The expected output is every entry below, exact in every character.

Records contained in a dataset

....

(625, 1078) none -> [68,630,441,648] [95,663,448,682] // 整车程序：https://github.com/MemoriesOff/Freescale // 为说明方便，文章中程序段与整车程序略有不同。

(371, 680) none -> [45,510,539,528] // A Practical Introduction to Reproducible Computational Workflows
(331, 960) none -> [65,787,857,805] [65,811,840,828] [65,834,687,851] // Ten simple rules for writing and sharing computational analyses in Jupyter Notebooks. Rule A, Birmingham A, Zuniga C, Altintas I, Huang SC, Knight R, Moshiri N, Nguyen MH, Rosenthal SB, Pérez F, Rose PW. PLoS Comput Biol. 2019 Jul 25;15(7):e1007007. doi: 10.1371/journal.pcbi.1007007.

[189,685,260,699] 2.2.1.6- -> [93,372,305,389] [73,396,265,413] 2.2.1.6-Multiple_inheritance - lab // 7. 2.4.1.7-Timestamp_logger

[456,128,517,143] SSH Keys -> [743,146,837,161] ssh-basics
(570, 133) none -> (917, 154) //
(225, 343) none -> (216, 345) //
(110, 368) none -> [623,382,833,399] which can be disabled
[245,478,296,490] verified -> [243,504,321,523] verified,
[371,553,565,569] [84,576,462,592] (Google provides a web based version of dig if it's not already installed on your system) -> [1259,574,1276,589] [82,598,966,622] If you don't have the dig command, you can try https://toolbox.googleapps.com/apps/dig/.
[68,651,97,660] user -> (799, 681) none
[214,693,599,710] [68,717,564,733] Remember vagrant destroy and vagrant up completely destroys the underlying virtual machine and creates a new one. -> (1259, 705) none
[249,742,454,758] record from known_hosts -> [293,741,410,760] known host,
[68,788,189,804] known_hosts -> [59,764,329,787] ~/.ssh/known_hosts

....

• _Task solution_:
(625, 1078) none -> [68,630,441,648] [95,663,448,682] // 整车程序：https://github.com/MemoriesOff/Freescale // 为说明方便，文章中程序段与整车程序略有不同。

(371, 680) none -> [45,510,539,528] // A Practical Introduction to Reproducible Computational Workflows
(331, 960) none -> [65,787,857,805] [65,811,840,828] [65,834,687,851] // Ten simple rules for writing and sharing computational analyses in Jupyter Notebooks. Rule A, Birmingham A, Zuniga C, Altintas I, Huang SC, Knight R, Moshiri N, Nguyen MH, Rosenthal SB, Pérez F, Rose PW. PLoS Comput Biol. 2019 Jul 25;15(7):e1007007. doi: 10.1371/journal.pcbi.1007007.

[189,685,260,699] 2.2.1.6- -> [93,372,305,389] [73,396,265,413] 2.2.1.6-Multiple_inheritance - lab // 7. 2.4.1.7-Timestamp_logger

[456,128,517,143] SSH Keys -> [743,146,837,161] ssh-basics
(570, 133) none -> (917, 154) //
(225, 343) none -> (216, 345) //
(110, 368) none -> [623,382,833,399] which can be disabled
[245,478,296,490] verified -> [243,504,321,523] verified,
[371,553,565,569] [84,576,462,592] (Google provides a web based version of dig if it's not already installed on your system) -> [1259,574,1276,589] [82,598,966,622] If you don't have the dig command, you can try https://toolbox.googleapps.com/apps/dig/.
[68,651,97,660] user -> (799, 681) none
[214,693,599,710] [68,717,564,733] Remember vagrant destroy and vagrant up completely destroys the underlying virtual machine and creates a new one. -> (1259, 705) none
[249,742,454,758] record from known_hosts -> [293,741,410,760] known host,
[68,788,189,804] known_hosts -> [59,764,329,787] ~/.ssh/known_hosts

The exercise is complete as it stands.